- [Dataset entries]:
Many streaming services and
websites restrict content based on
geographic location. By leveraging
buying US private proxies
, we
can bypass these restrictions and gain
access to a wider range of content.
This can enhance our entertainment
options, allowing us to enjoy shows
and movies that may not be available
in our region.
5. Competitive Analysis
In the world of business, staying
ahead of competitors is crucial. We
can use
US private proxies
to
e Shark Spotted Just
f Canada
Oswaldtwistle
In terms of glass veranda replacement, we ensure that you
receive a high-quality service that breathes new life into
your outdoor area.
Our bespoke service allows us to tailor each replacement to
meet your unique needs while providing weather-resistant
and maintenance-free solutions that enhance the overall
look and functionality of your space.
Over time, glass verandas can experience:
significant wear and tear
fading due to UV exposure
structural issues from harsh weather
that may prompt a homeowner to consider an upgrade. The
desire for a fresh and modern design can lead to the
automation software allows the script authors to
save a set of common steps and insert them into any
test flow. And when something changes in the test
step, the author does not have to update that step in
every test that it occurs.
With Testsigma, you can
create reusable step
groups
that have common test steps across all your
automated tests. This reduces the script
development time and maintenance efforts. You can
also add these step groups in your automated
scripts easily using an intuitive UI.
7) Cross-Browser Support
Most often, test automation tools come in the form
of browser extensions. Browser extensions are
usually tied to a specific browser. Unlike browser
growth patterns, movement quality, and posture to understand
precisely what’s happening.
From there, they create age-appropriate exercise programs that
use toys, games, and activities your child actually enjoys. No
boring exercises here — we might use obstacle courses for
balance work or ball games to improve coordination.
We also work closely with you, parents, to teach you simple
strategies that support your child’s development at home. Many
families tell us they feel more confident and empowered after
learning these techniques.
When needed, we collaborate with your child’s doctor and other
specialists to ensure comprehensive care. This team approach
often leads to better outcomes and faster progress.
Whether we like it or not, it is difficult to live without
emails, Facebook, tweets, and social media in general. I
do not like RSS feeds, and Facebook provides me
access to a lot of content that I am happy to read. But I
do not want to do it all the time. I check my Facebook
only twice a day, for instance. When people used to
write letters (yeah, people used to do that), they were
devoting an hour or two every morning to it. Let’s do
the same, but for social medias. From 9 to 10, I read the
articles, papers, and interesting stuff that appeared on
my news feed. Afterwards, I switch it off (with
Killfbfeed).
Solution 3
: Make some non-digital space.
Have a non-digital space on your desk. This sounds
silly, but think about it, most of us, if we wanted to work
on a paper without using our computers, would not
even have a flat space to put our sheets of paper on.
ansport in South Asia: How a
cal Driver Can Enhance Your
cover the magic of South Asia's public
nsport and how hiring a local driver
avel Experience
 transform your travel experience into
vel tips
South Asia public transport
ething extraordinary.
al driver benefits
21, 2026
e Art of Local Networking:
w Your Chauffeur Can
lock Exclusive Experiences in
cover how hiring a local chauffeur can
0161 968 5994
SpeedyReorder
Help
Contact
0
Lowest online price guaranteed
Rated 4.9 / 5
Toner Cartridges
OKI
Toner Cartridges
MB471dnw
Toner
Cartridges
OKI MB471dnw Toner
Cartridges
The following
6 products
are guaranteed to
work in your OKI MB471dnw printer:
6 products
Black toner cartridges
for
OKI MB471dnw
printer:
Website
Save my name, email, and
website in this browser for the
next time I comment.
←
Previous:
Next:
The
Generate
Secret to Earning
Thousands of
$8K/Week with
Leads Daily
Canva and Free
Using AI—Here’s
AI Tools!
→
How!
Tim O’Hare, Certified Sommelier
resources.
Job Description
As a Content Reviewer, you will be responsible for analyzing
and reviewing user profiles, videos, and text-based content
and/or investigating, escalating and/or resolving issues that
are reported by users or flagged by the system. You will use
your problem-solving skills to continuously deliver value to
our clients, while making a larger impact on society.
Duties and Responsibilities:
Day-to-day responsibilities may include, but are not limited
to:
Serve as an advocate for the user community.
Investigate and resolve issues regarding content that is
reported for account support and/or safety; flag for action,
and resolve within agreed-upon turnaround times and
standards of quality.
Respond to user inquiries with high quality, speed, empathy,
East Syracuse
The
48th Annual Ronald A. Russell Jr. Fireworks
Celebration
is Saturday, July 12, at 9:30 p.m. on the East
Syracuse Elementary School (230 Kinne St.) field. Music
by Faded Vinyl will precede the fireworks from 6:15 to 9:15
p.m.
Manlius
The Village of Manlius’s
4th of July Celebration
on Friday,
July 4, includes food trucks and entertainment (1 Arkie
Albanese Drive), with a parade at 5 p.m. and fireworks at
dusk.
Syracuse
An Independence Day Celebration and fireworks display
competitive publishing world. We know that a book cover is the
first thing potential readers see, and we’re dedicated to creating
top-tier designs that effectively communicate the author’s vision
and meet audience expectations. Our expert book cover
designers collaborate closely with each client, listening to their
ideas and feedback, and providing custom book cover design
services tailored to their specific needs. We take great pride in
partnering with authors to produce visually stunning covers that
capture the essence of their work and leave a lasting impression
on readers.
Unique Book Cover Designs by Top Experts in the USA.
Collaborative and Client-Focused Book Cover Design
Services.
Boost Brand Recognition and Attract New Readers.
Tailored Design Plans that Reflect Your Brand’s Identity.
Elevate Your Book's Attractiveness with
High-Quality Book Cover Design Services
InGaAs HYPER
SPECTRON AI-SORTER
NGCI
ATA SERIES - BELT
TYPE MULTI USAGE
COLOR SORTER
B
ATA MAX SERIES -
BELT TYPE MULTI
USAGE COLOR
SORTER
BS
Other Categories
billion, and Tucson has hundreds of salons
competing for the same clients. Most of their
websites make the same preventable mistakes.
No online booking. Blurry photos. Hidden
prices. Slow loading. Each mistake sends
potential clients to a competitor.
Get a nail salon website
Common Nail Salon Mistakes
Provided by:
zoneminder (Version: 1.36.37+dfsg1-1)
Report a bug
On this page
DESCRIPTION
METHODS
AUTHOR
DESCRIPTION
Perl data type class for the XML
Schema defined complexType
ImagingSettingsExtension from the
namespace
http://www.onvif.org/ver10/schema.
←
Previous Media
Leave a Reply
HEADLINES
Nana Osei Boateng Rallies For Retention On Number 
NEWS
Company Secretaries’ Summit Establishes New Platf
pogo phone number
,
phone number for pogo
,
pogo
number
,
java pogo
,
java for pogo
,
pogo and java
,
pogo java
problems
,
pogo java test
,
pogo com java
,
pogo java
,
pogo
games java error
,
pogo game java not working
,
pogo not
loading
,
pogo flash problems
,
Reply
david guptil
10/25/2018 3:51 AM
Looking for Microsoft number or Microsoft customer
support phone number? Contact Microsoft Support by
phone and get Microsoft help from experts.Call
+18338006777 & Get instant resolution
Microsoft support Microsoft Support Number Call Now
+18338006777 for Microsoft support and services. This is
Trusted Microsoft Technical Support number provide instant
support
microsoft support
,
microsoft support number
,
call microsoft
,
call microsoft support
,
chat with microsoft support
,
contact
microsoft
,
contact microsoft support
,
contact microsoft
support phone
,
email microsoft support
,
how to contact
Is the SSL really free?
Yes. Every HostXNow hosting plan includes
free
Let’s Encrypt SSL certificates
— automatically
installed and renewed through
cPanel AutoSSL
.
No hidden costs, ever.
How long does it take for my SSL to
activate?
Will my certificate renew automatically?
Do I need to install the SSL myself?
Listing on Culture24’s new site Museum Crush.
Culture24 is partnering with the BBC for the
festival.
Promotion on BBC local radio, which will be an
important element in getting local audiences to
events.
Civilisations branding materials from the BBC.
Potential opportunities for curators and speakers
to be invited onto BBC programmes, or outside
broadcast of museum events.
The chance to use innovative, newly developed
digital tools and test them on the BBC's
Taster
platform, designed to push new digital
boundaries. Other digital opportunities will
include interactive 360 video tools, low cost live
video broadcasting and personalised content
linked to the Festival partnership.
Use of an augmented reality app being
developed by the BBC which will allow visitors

- [WRITTEN TASK]: In your answer, include only the lines above starting at the line that holds "Let’s Encrypt SSL certificates" and ending at the line that holds "Do I need to install the SSL myself?", copied exactly.

- [ANSWER FOR THIS EXERCISE]:
Let’s Encrypt SSL certificates
— automatically
installed and renewed through
cPanel AutoSSL
.
No hidden costs, ever.
How long does it take for my SSL to
activate?
Will my certificate renew automatically?
Do I need to install the SSL myself?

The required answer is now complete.